The economy depends on foreign and cross-border workers for more
than 30% of its labor force. Although Luxembourg, like all EU
members, has suffered from the global economic slump, the country
enjoys an extraordinarily high standard of living.
Macau
Macau's well-to-do economy has remained one of the most open
in the world since its reversion to China in 1999. Apparel exports
and tourism are mainstays of the economy. Although the territory was
hit hard by the 1998 Asian financial crisis and the global downturn
in 2001, its economy grew 9.5% in 2002 and 15.6% in 2003. During the
first three quarters of 2004, Macau registered year-on-year GDP
increases of more than 20 percent. A rapid rise in the number of
mainland visitors because of China's easing of restrictions on
travel, increased public works expenditures, and significant
investment inflows associated with the liberalization of Macau's
gaming industry drove the recovery. The budget also returned to
surplus in 2002 because of the surge in visitors from China and a
hike in taxes on gambling profits, which generated about 70% of
government revenue. The three companies awarded gambling licenses
have pledged to invest $2.2 billion in the territory, which will
boost GDP growth. Much of Macau's textile industry may move to the
mainland as the Multi-Fiber Agreement is phased out. The territory
may have to rely more on gambling and trade-related services to
generate growth. Two new casinos were opened by new foreign gambling
licensees in 2004; development of new infrastructure and facilities
in preparation for Macau's hosting of the 2005 East Asian Games will
bolster the construction sector. The Closer Economic Partnership
Agreement (CEPA) between Macau and mainland China that came into
effect on 1 January 2004 offers many Macau-made products tariff-free
access to the mainland, and the range of products covered by CEPA
was to be expanded on 1 January 2005.
Macedonia
At independence in September 1991, Macedonia was the least
developed of the Yugoslav republics, producing a mere 5% of the
total federal output of goods and services. The collapse of
Yugoslavia ended transfer payments from the center and eliminated
advantages from inclusion in a de facto free trade area. An absence
of infrastructure, UN sanctions on the down-sized Yugoslavia, one of
its largest markets, and a Greek economic embargo over a dispute
about the country's constitutional name and flag hindered economic
growth until 1996. GDP subsequently rose each year through 2000.

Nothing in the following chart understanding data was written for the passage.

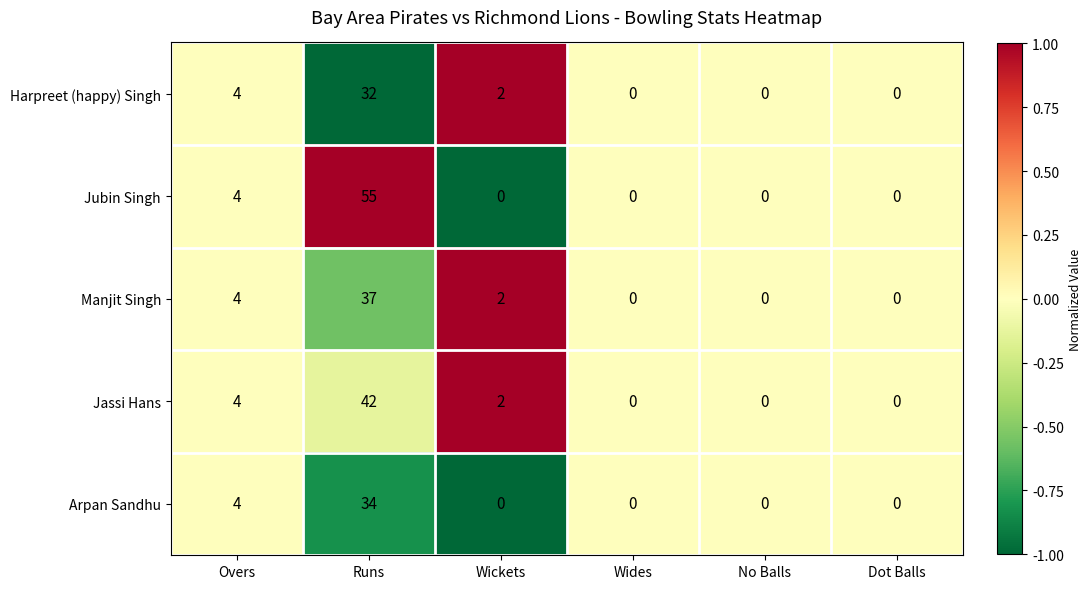

Reading left to right, transcribe all the data shown in this chart.

Harpreet (happy) Singh: 4	32	2	0	0	0
Jubin Singh: 4	55	0	0	0	0
Manjit Singh: 4	37	2	0	0	0
Jassi Hans: 4	42	2	0	0	0
Arpan Sandhu: 4	34	0	0	0	0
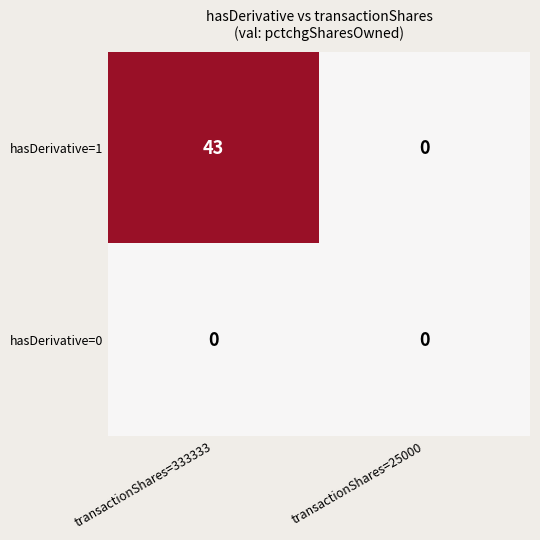

Reading right to left, transcribe all the data shown in this chart.

hasDerivative=1: transactionShares=25000=0	transactionShares=333333=43
hasDerivative=0: transactionShares=25000=0	transactionShares=333333=0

However, the leadership's commitment to economic reform, free trade,
and regional integration was undermined by the ethnic Albanian
insurgency of 2001. The economy shrank 4.5% because of decreased
trade, intermittent border closures, increased deficit spending on
security needs, and investor uncertainty. Growth barely recovered in
2002 to 0.9%, then rose by a moderate 3.4% in 2003, and is estimated
at 1.3% in 2004. Unemployment at one-third of the workforce remains
a critical economic problem. Much of the extensive grey market
activity falls outside official statistics.